GOAL OF THE EXERCISE: Check every line below for the string "three". Copy the ones that have it.

-.-.-

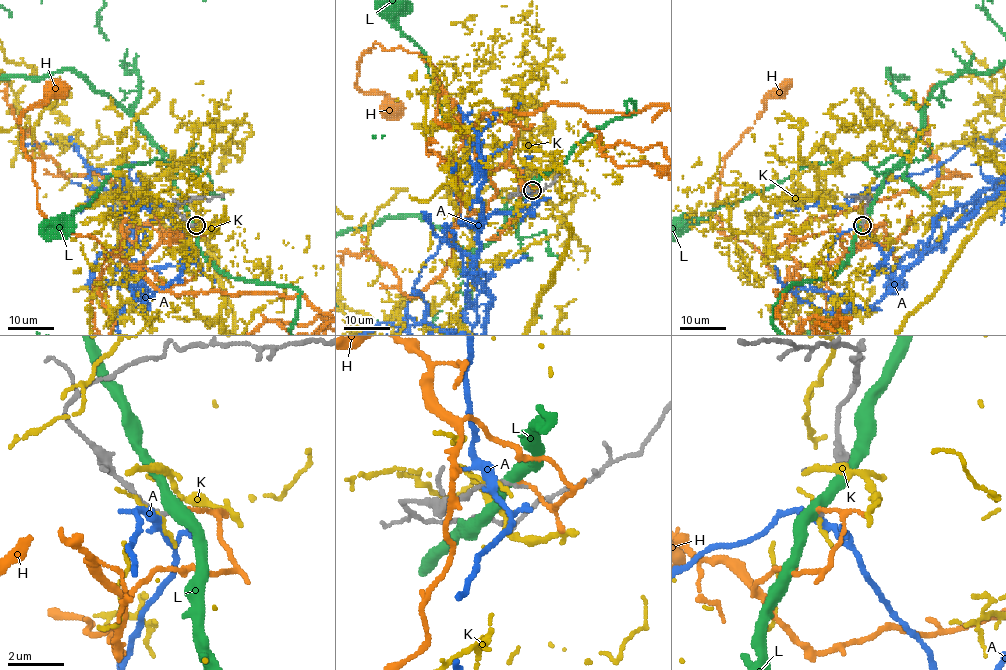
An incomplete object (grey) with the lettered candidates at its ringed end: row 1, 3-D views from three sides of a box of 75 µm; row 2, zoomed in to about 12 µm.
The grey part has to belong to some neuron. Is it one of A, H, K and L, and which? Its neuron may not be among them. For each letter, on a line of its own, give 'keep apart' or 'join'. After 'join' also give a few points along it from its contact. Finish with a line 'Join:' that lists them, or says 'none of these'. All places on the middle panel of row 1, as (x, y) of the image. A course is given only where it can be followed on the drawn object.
A: keep apart
H: join; course (531, 190), (508, 166), (485, 172), (476, 160), (434, 67), (374, 43), (355, 85), (387, 107)
K: keep apart
L: keep apart
Join: H

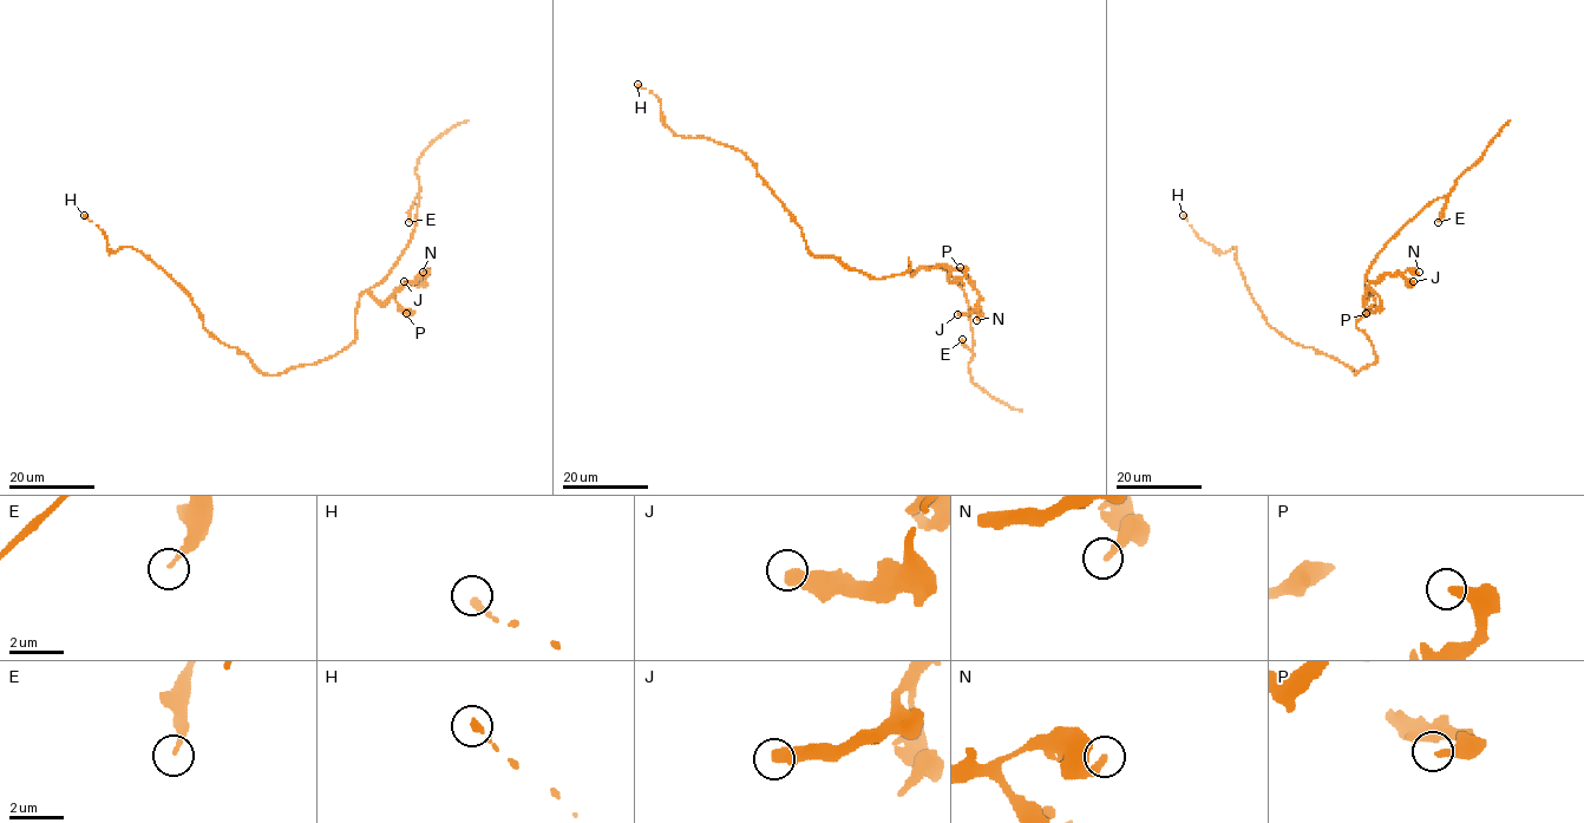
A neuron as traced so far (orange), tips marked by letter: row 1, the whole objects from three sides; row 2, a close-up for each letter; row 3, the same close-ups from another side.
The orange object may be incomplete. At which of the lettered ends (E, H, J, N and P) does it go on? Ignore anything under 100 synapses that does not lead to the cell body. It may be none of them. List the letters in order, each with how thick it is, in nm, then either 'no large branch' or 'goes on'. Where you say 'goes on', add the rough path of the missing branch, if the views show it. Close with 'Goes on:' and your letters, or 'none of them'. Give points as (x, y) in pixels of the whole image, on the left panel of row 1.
E: 180 nm thick; no large branch
H: 240 nm thick; no large branch
J: 550 nm thick; no large branch
N: 280 nm thick; no large branch
P: 320 nm thick; no large branch
Goes on: none of them

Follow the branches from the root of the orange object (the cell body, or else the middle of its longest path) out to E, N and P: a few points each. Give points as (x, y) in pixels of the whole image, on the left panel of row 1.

-.-.-

EXERCISE SOLUTION:
An incomplete object (grey) with the lettered candidates at its ringed end: row 1, 3-D views from three sides of a box of 75 µm; row 2, zoomed in to about 12 µm.
A neuron as traced so far (orange), tips marked by letter: row 1, the whole objects from three sides; row 2, a close-up for each letter; row 3, the same close-ups from another side.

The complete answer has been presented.